Eine weitgehend im
Innenverhältnis beschränkte Geschäftsführertätigkeit neben 98 anderen Geschäftsführern
und doch kein Kündigungsschutz nach dem Kündigungsschutzgesetz (KSchG)?
Bestellung von 247 Geschäftsführern innerhalb von elf Jahren und doch kein Rechtsmissbrauch?
Besteht überhaupt die Möglichkeit für einen Geschäftsführer, sich je auf die
Vorschriften des Kündigungsschutzgesetzes zu berufen?
Mit diesen Fragen hat sich das
Bundesarbeitsgericht (BAG) in seinem Urteil vom 21. September 2017 (Az. 2 AZR 865/16)
auseinandergesetzt.
Für die GmbH-Geschäftsführer als
gesetzliche Vertreter und Organmitglieder der GmbH gelten die Vorschriften des
Kündigungsschutzgesetzes grundsätzlich nicht, § 14 Abs. 1 Nr. 1 KSchG. An
diesem Grundsatz ändert sich auch nichts, wenn der Geschäftsführer – wie im
streitgegenständlichen Fall – sein Amt nach Zugang der Kündigung niederlegt;
denn nach dem BAG gelte der Ausschluss vom Kündigungsschutz uneingeschränkt
jedenfalls dann, wenn die Organstellung des Geschäftsführers zum Zeitpunkt der
Kündigung (noch) bestehe. Etwas anderes gelte auch dann nicht, wenn das der
Organstellung zugrunde liegende schuldrechtliche Anstellungsverhältnis
materiell-rechtlich als Arbeitsverhältnis zu qualifizieren wäre, denn § 14
Abs. 1 Nr. 1 KSchG komme auch und gerade in diesen Fällen zum Tragen und schließt
den Geschäftsführer vom Kündigungsschutz aus. Andernfalls wäre diese Vorschrift
bedeutungslos, so das BAG.
Auch das Unionsrecht komme dem
gekündigten Geschäftsführer insoweit nicht zu Gute. Für das deutsche Kündigungsschutzgesetz,
das im Gegensatz zu anderen nationalen Gesetzen, wie z.B. das
Mutterschutzgesetz, keine Umsetzung von europäischen Richtlinien darstellt, sei
allein der nationale Arbeitnehmerbegriff maßgeblich. Die Charta der Grundrechte
der Europäischen Union (Charta) komme ebenfalls nicht zur Anwendung, denn diese
gelte für die Mitgliedstaaten ausschließlich bei der Durchführung des Rechts
der Union, Art. 51 Abs. 1 der Charta.
Weitgehende Beschränkungen der
Vertretungsbefugnis des gekündigten Geschäftsführers im Innenverhältnis machen
diesen auch nicht schutzwürdiger als sonstige Geschäftsführer. Denn durch enge
Vorgaben wird die formale Stellung als Organmitglied als solches nicht berührt.

> _AUSGANGSDATEN_:
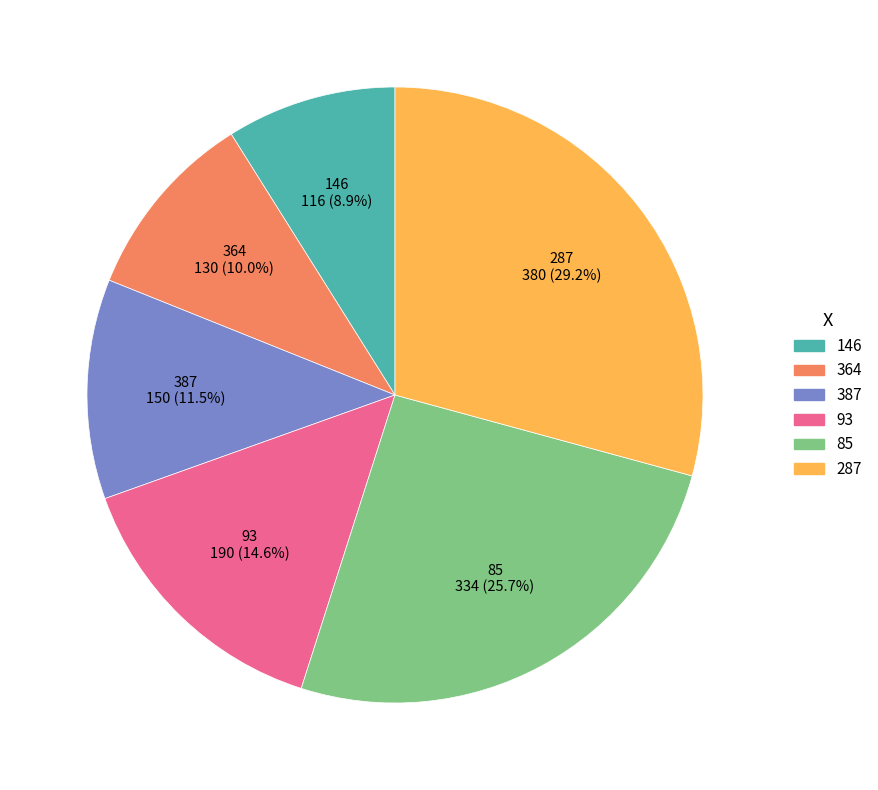

What is the ratio of the value at 146 to the value at 387?

0.8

> _ZU BEARBEITENDE AUFGABEN_:
**a.** Beantworte anhand des Texts über den Kündigungsschutz von Geschäftsführern folgende Fragen:
(i) An welchem Datum erging das Urteil des Bundesarbeitsgerichts?
(ii) Welche Vorschrift schließt GmbH-Geschäftsführer grundsätzlich vom Kündigungsschutz aus?
(iii) Welches nationale Gesetz wird als Beispiel für die Umsetzung europäischer Richtlinien genannt?
**b.** Ersetze im Text über den Kündigungsschutz von Geschäftsführern „Bundesarbeitsgericht“ durch „höchste deutsche Arbeitsgericht“, und gib die Stelle wieder, beginnend mit „Eine weitgehend im“ und weiter bis „2 AZR 865/16)“.

> _LÖSUNGEN_:
**a.**
(i) Am 21. September 2017
(ii) § 14 Abs. 1 Nr. 1 KSchG
(iii) Das Mutterschutzgesetz

**b.**
Eine weitgehend im
Innenverhältnis beschränkte Geschäftsführertätigkeit neben 98 anderen Geschäftsführern
und doch kein Kündigungsschutz nach dem Kündigungsschutzgesetz (KSchG)?
Bestellung von 247 Geschäftsführern innerhalb von elf Jahren und doch kein Rechtsmissbrauch?
Besteht überhaupt die Möglichkeit für einen Geschäftsführer, sich je auf die
Vorschriften des Kündigungsschutzgesetzes zu berufen?
Mit diesen Fragen hat sich das
höchste deutsche Arbeitsgericht (BAG) in seinem Urteil vom 21. September 2017 (Az. 2 AZR 865/16)